Ein Journalist schreibt seiner Tochter einen Brief

  • Als passionierte ZEIT-Leserin habe ich mich schon vor einem halben Jahr über diesen Artikel geärgert (und mich über kritische Kommentare gefreut). Schon diesen Ansatz, dass man sich mit so völlig überflüssigen, lebensfeindlichen Multiplikationsaufgaben den Sonntag versaut, finde ich zum Erbrechen. Um Himmels Willen, mein Kind muss lernen, Hilfe!


    Früher hatten wir unendlich viel Zeit und mussten nicht so einen Quatsch machen wie Quadratzahlen lernen? Wie kommt er auf das schmale Brett?


    Kann es auch aus der Erfahrung mit meinen Kindern nicht bestätigen (eins in G9, eins in G8 ). Ja, Schule versaut einem den ganzen Tag. Aber ob in G8 oder G9 ... das macht den Unterschied nicht.


    Nebenbei bemerkt kommt der wahre Schock erst im Studium. Da muss man nämlich wirklich anfangen zu arbeiten.

  • der Artikel hat mich zum Nachdenken gebracht, ja.... ABER: mich regt seit Beginn der G8/G9-Diskussion auf, wie halb Deutschland sich darüber aufregt, nur 12 Schuljahre zu haben und demzufolge auch nachmittags Unterricht. Für die Sachsen und viele Thüringer ist das absolut unverständlich, da 12 Schuljahre das Normalste auf der Welt! und wir sind garantiert nicht dümmer als der Rest von Deutschland, man schaue sich die Bildungsvergleiche an... Ich finde diese Diskussion affig, auch degradiert das einen Teil der deutschen Schüler und erfolgreichen Abiturienten. Wer ein Abi haben will, hat eben auch mal Nachmittagsunterricht. so what? und jetzt mal ganz ketzerisch gesagt: wer seine kompletten Nachmittage und Wochenenden mit Lernen verbringt und noch dazu zusätzlich Nachhilfe nehmen muss, der ist wohl auf dem Gym falsch. Ich für meinen Teil habe frühestens in der 8. Klasse auch mal "richtig für einen Test gelernt".

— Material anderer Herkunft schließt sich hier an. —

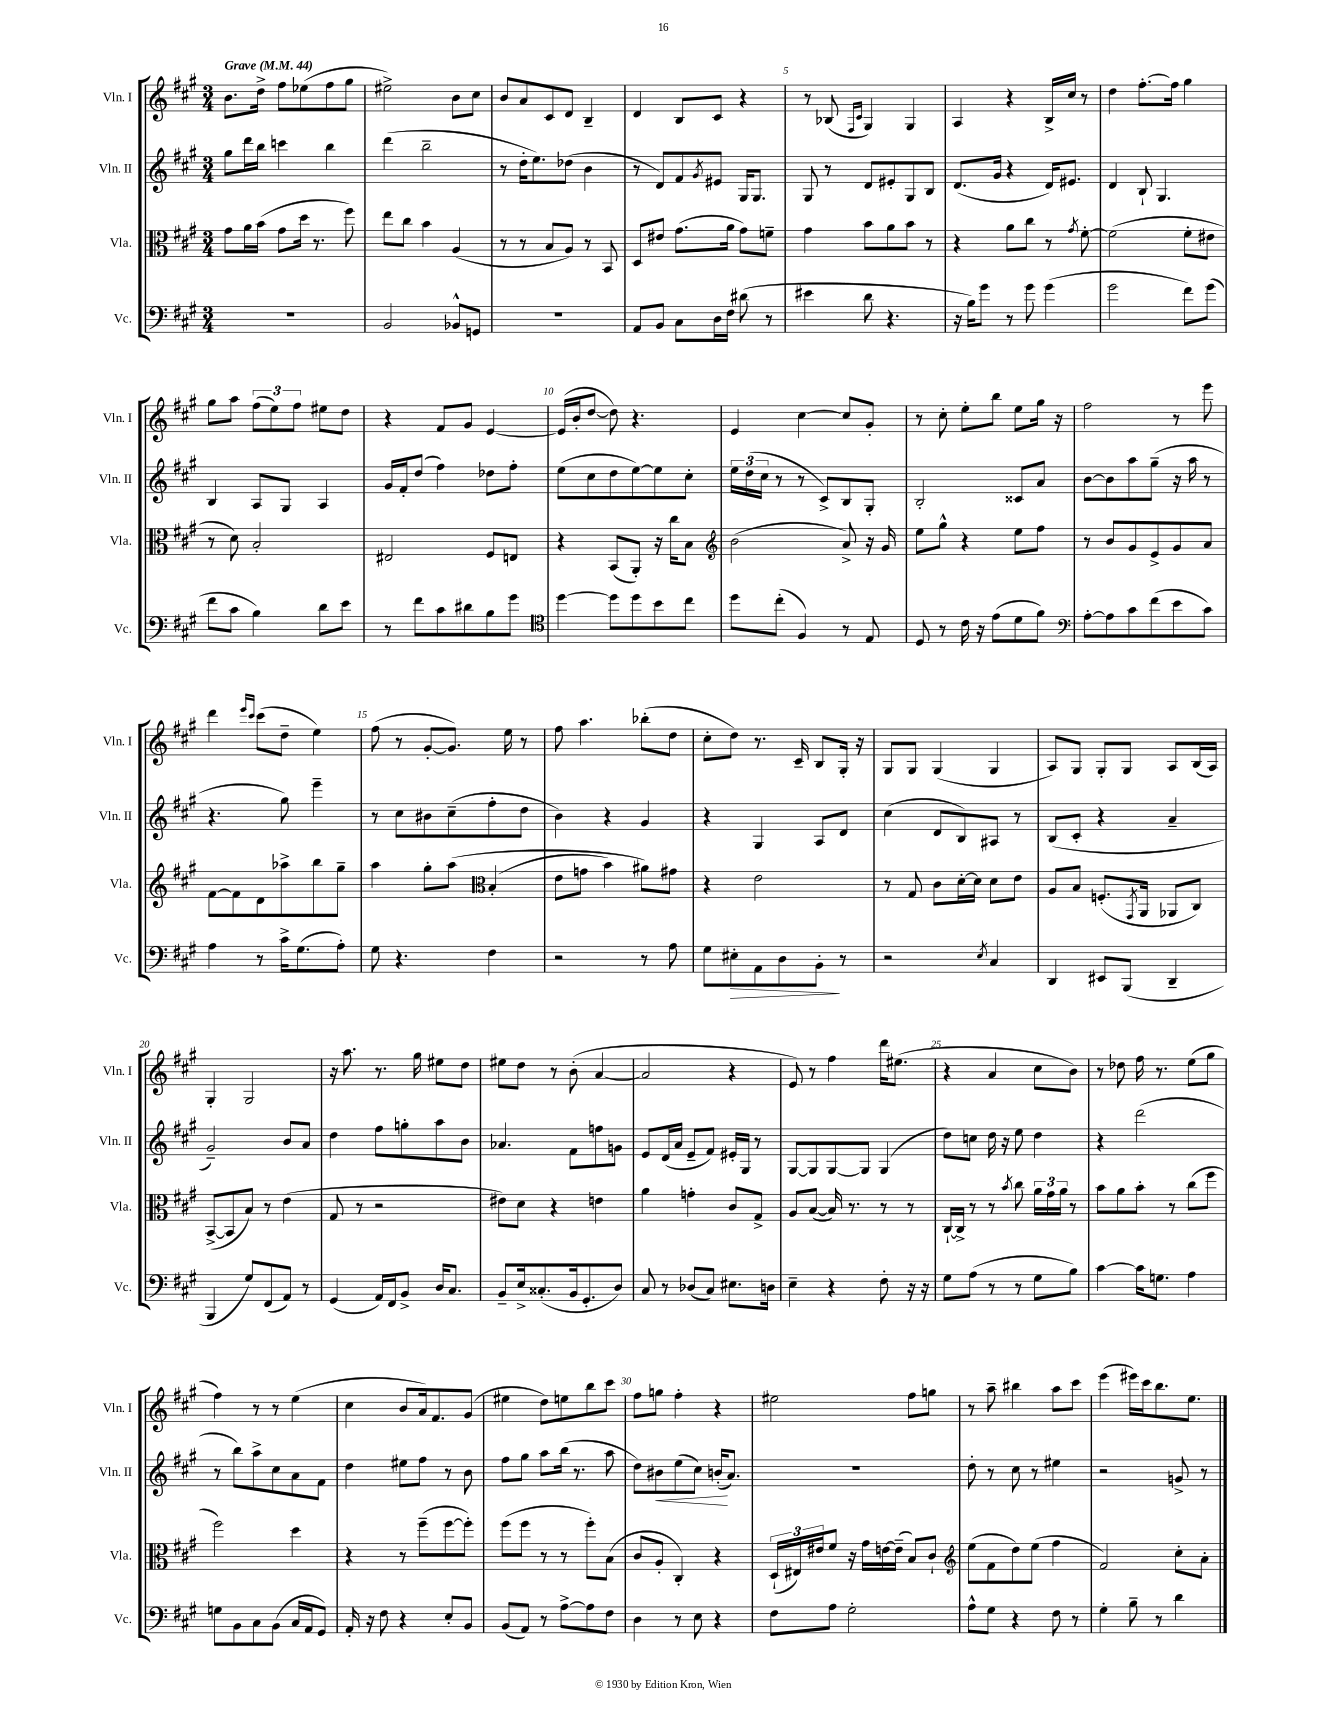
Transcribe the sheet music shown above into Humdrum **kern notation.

**kern	**kern	**kern	**kern
*staff4	*staff3	*staff2	*staff1
*clefF4	*clefC3	*clefG2	*clefG2
*k[f#c#g#]	*k[f#c#g#]	*k[f#c#g#]	*k[f#c#g#]
*M3/4	*M3/4	*M3/4	*M3/4
*MM44	*MM44	*MM44	*MM44
2.r	8g#	8gg#	8.b
.	16a	16ddd	.
.	(16b	16bb	16dd^
.	8g#	4ccc	8ff#
.	16dd	.	(8ee-
.	8.r	.	.
.	.	4bb	8ff#
.	8ff#)	.	8gg#
=	=	=	=
2BB	8ee	(4ddd	2ee#^)
.	8cc#	.	.
.	4b	2bb~	.
8BB-^^	(4A	.	8b
8GG	.	.	8cc#
=	=	=	=
2.r	8r	8r	8b
.	8r	16dd'	8a
.	.	8.ee)	.
.	8B	.	8c#
.	8A)	(8dd-	8d
.	8r	4b	4B~
.	8BB	.	.
=	=	=	=
8AA	8D	8r	4d
8BB	8e#	8d)	.
8C#	(8.g#	8f#	8B
.	.	8qg#	.
16D	.	8e#	8c#
16F#	16a	.	.
(8d#	8g#)	16G#	4r
.	.	8.G#	.
8r	8f~	.	.
=	=	=	=
4e#	4g#	8G#	8r
.	.	8r	(8B-
.	.	.	16qqF#
.	.	.	16qqc#
8d	8b	8d	4G#)
4.r	8a	8e#'	.
.	8b	8G#	4G#
.	8r	8B	.
=	=	=	=
16r	4r	(8.d	4A
16B)	.	.	.
8g#	.	.	.
.	.	16g#	.
8r	8a	4r	4r
8g#	8cc#	.	.
(4g#	8r	16d)	16B^
.	.	8.e#	16cc#
.	8qg#	.	.
.	[8f#'	.	8r
=	=	=	=
2g#	(2f#]	4d	4dd
.	.	8B`	[8.ff#'
.	.	4.G#	.
.	.	.	16ff#]
8f#)	8f#'	.	4gg#
(8g#	8e#	.	.
=	=	=	=
8f#	8r	4B	8gg#
8c#	8d)	.	8aa
4B)	2B'	8A	(12ff#
.	.	.	12ee)
.	.	8G#	.
.	.	.	12ff#
8d	.	4A	8ee#
8e	.	.	8dd
=	=	=	=
8r	2E#	16g#	4r
.	.	16f#'	.
8f#	.	(8dd	.
8c#	.	4ff#)	8f#
8d#	.	.	8g#
8B	8F#	8dd-	[4e
8g#	8E	8ff#'	.
=	=	=	=
*clefC4	*	*	*
[4dd	4r	(8ee	(16e]
.	.	.	16b'
.	.	8cc#	[8dd
8dd]	(8BB	8dd	8dd])
8dd	8AA')	[8ee)	4.r
8b	16r	8ee]	.
.	16cc#	.	.
8cc#	8B	8cc#'	.
=	=	=	=
*	*clefG2	*	*
8dd	(2b	24ee	4e
.	.	(24dd	.
.	.	24cc#	.
(8cc#'	.	8r	.
4F#)	.	8r	[4cc#
.	.	8c#^)	.
8r	8a^)	8B	8cc#]
8E	16r	8G#'	8g#'
.	16g#	.	.
=	=	=	=
8D	8ee	2B'	8r
8r	8gg#^^	.	8cc#'
16c#	4r	.	8ee'
16r	.	.	.
(8e	.	.	8bb
8d	8ee	8c##	8ee
8f#)	8ff#	8a	16gg#
.	.	.	16r
=	=	=	=
*clefF4	*	*	*
[8A'	8r	[8b	2ff#
8A]	8b	8b]	.
8c#	8g#	8aa	.
(8f#	8e^	(8gg#~	.
8e	8g#	16r	8r
.	.	16aa	.
8c#)	8a	8r	8eee
=	=	=	=
4A	[8f#	4.r	4ddd
.	8f#]	.	.
.	.	.	16qqeee
.	.	.	16qqccc#
8r	8d	.	(8ccc#
16c#^	8aa-^	8gg#)	8dd~
(8.G#	.	.	.
.	8bb	4eee~	4ee)
8A')	8gg#~	.	.
=	=	=	=
8G#	4aa	8r	(8ff#
4.r	.	8cc#	8r
.	8gg#'	8b#	[8g#'
.	&(8aa	(8cc#~	8.g#])
*	*clefC3	*	*
4F#	(4B'	8ff#'	.
.	.	.	16ee
.	.	8dd	8r
=	=	=	=
2r	8e	4b)	8ff#
.	8g	.	4.aa
.	4b)	4r	.
8r	8a#&)	4g#	(8bb-'
8A	8g#	.	8dd
=	=	=	=
8G#	4r	4r	8cc#'
8E#'	.	.	8dd)
8AA	2e	4G#	8.r
8D	.	.	.
.	.	.	16c#~
8BB'	.	8A	8B
8r	.	8d	16G#'
.	.	.	16r
=	=	=	=
2r	8r	(4cc#	8G#
.	8G#	.	8G#
.	8c#	8d	(4G#
.	[16d'	8B)	.
.	16d]	.	.
8qE	.	.	.
4C#	8d	8A#	4G#
.	8e	8r	.
=	=	=	=
4DD	8A	(8B	8A)
.	8B	8c#'	8G#
8EE#	(8.F'	4r	8G#'
(8BBB	.	.	8G#
.	8qGG#	.	.
.	16AA	.	.
4DD~	8AA-	4a~	8A
.	8C#)	.	(16B
.	.	.	16A)
=	=	=	=
4BBB	([8BB^	2g#~)	4G#'
.	8BB]	.	.
8G#)	8B)	.	2G#
(8FF#	8r	.	.
8AA)	(4e	8b	.
8r	.	8a	.
=	=	=	=
(4GG#	8G#	4dd	16r
.	.	.	8.aa
.	8r	.	.
16AA)	2r	8ff#	8.r
16FF#	.	.	.
8BB^	.	8gg'	.
.	.	.	16gg#
16D	.	8aa	8ee#
8.C#	.	.	.
.	.	8b	8dd
=	=	=	=
8BB~	8e#)	4.a-	8ee#
16E^	8d	.	8dd
(8.C##'	.	.	.
.	4r	.	8r
16BB	.	8f#	(8b'
8.GG#'	.	.	.
.	4e	8ff	[4a
8D)	.	8g	.
=	=	=	=
8C#	4a	8e	2a]
8r	.	(16d	.
.	.	16a	.
(8D-	4g'	8e~	.
8C#)	.	8f#)	.
8.E#	8c#	16e#'	4r
.	.	16G#	.
.	8G#^	8r	.
16D	.	.	.
=	=	=	=
4E~	8A	[8G#	8e)
.	([8B	8G#]	8r
4r	16B])	[8G#	4ff#
.	8.r	.	.
.	.	8G#]	.
8F#'	8r	(4G#	16ddd
.	.	.	(8.ee#
16r	8r	.	.
16r	.	.	.
=	=	=	=
8G#	[16C#`	8dd)	4r
.	16C#^]	.	.
(8A	8r	8cc	.
8r	8r	16dd	4a
.	.	16r	.
.	8qb	.	.
8r	8cc#	8ee	.
8G#	24a	4dd	8cc#
.	24g#	.	.
.	24a	.	.
8B)	8r	.	8b)
=	=	=	=
[4c#	8b	4r	8r
.	8a	.	8dd-
16c#]	8b'	(2ddd	16ff#
8.G	.	.	8.r
.	8r	.	.
4A	(8cc#	.	(8ee
.	8ff#	.	8gg#
=	=	=	=
8G	2ff#)	8r	4ff#)
8BB	.	8bb)	.
8C#	.	8aa^	8r
(8BB	.	8cc#	8r
16C#	4dd	8a	(4ee
16AA	.	.	.
8GG#)	.	8f#	.
=	=	=	=
16AA'	4r	4dd	4cc#
16r	.	.	.
8F#	.	.	.
4r	8r	8ee#	8b
.	(8ff#~	8ff#	16a)
.	.	.	8.f#
8E'	[8ff#	8r	.
8BB	8ff#'])	8b	(8g#
=	=	=	=
(8BB	(8ff#	8ff#	4ee#
8AA)	8ff#	8gg#	.
8r	8r	8aa	8dd)
[8A^	8r	(16bb	8ee
.	.	8.r	.
8A]	8ff#')	.	8bb
8F#	(8B	8aa	8ccc#
=	=	=	=
4D	8c#	8dd)	8ff#
.	8A'	8b#	8gg
8r	4C#')	(8ee	4ff#'
8E	.	8cc#)	.
4r	4r	(16b'	4r
.	.	8.a)	.
=	=	=	=
8F#	(24D`	2.r	2ee#
.	24E#)	.	.
.	24e#	.	.
8A	8f#	.	.
2G#'	16r	.	.
.	16g#	.	.
.	[16e	.	.
.	(16e~]	.	.
.	8B)	.	8ff#
.	8c#`	.	8gg
=	=	=	=
*	*clefG2	*	*
8A^^	(8ee	8dd'	8r
8G#	8f#	8r	8aa~
4r	8dd)	8cc#	4bb#
.	(8ee	8r	.
8F#	4ff#	4ee#	8aa
8r	.	.	8ccc#
=	=	=	=
4G#'	2f#)	2r	(4eee
8B~	.	.	16eee#)
.	.	.	16ccc#
8r	.	.	8.bb
4d	8cc#'	8g^	.
.	.	.	8.ee
.	8a'	8r	.
==	==	==	==
*-	*-	*-	*-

  • Ich war auch gegen G8, aber nicht, weil damit die Schüler überfordert wären. Eine negative Begleiterscheinung ist z.B. , dass nun unbedingt jede Schule eine Ganztagsschule sein muss...
    Die Schüler müssen nicht mehr lernen als vorher. Vielmehr ist es häufig so, dass sich viele Lehrer wg. G8 gar nicht mehr trauen, Leistung zu fordern, weil ja in G8 die Schüler so überfordert sind. Dies führt dazu, dass die Schüler nun nicht mehr, sondern weniger
    schulischen Druck haben und dementsprechend häufig unterfordert sind. Hinzu kommt, dass in den letzten Jahren aber wirklich jeder Schüler das Gymnasium besuchen kann/muss. Wenn also hinreichend Schüler, die vor wenigen Jahren bestenfalls auf einer Realschule glücklich geworden wären, nun das Gymnasium besuchen, werden sie natürlich auch an Anforderungen, die massiv niedriger als an einem Gymnasium vor 5 Jahren sind, scheitern.

    • Offizieller Beitrag

    Generell gefällt mir der Brief, aber es gibt ein paar Punkte, da muss ich widersprechen: Ich kann mich durchaus auch an durchgelernte Wochenenden und Winterferien erinnern. Bei uns in Bayern ist das G8 eingeführt, aber so dermaßen schlecht, dass es nur noch schrecklich ist. Mit einigen Schulbüchern kommt man im Schuljahr kaum durch, mit anderen dafür ist man im Mai fertig. Zeit fürs Wiederholen? Wäre super, aber das schaffen die Schüler gedanklich nicht. Die sind bei Facebook, X-BoX, PC usw. und wenn das nicht, dann müssen sie an einem Tag in Sport, am nächsten zum Musikkreis, dann zum Sprachenzusatzkurs etc. pp. Und am Wochenende zu den diversen Wettbewerben.
    D a s ist es meiner Ansicht nach, was zu unserer Zeit gefehlt hat und sie angenehmer machte. Wir beispielsweise wohnen in einer Straße, in der Kinder wohnen. Das weiß ich aber nur daher, dass ich sie aus den Autos ein- und aussteigen sehen. Selbst wenn meine zweijährige Tochter mit KInder aus der Straße spielen wollte- sie könnte es nicht, es sind nämlich keine da. Manchmal komme ich mir fast ein bisschen vor wie in "Momo".

    • Offizieller Beitrag

    Auch mir war unbehaglich zumute beim Lesen des Briefs.
    Wer seine Kinder bei jeder gelegenheit mit schulischen Abfragen piesackt, wer seinem Kind dauerhaft Nachhilfeunterricht meint bezahlen zu müssen, wer den Kindern schon im Kindergartenalter einen prallen Terminkalender beschert, der sollte sich mal als Elternteil an die eigene Nase fassen. Muss es denn immer das Gymnasium sein ? Muss ein Kind ein oder mehrere Instrumente lernen?
    Darf sich ein Kind im Elternhaus, im Urlaub überhaupt mal langweilen?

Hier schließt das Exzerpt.